Fort Drum troops sent to DC area

WASHINGTON (WWNY) - Secretary of Defense Mark Esper says he doesn’t support invoking the Insurrection Act to use active-duty military to stop violent protests.

Esper said that at a news conference at the Pentagon Wednesday morning, the day after a military police unit from Fort Drum was sent to the Washington, D.C. area.

The Insurrection Act forbids the use of active-duty troops in police roles except in extreme circumstances.

"The option to use active duty forces in a law enforcement role should only be used as a matter of last resort, and only in the most urgent and dire of situations. We are not in one of those situations now. I do not support invoking the Insurrection Act," Esper said.

Esper’s comments directly contradict President Donald Trump, who has threatened to use the military if state and local governments don’t bring the protests under control.

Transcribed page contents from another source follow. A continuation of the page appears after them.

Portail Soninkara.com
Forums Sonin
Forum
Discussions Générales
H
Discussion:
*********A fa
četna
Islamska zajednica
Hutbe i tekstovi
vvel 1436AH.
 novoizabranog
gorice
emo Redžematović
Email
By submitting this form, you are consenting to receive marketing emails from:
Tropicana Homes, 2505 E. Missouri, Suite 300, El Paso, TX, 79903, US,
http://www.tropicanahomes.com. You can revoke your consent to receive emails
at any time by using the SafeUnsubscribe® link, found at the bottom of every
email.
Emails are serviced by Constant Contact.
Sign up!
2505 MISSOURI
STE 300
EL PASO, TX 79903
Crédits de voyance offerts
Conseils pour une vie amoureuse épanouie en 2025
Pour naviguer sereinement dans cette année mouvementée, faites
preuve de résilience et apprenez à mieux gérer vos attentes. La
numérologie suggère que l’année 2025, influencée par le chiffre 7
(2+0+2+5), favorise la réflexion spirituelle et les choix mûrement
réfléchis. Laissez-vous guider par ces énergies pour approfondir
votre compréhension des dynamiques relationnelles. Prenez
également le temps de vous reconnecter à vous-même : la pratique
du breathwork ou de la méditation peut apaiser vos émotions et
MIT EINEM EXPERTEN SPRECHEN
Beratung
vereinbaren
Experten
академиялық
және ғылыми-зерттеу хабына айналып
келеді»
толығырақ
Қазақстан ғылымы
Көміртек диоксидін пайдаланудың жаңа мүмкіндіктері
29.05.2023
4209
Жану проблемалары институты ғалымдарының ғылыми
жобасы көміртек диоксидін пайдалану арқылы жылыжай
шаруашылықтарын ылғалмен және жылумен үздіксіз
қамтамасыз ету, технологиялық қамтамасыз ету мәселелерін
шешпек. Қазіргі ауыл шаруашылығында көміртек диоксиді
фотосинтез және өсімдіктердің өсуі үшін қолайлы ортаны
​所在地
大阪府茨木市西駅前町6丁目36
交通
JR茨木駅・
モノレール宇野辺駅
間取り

Esper spoke as Trump took credit for a massive deployment of National Guard troops and federal law enforcement officers to the nation’s capital, saying it offered a model to states on how to quell protests nationwide.

Fort Drum’s 91st Military Police Battalion was sent to the D.C. area along with units from Fort Bragg, North Carolina.

In a release on Tuesday, defense officials called the move “a prudent planning measure in response to ongoing support to civil authorities operations.”

Washington has been one of several cities across the nation experiencing protests against racism and police brutality in the wake of the death of George Floyd, who was killed while in police custody. Some of those protests have turned violent.

In all, the Army is sending 1,600 troops to military bases in the capital region, but not into the city itself.

In the release, officials said the units are on heightened alert but are not actively supporting police efforts.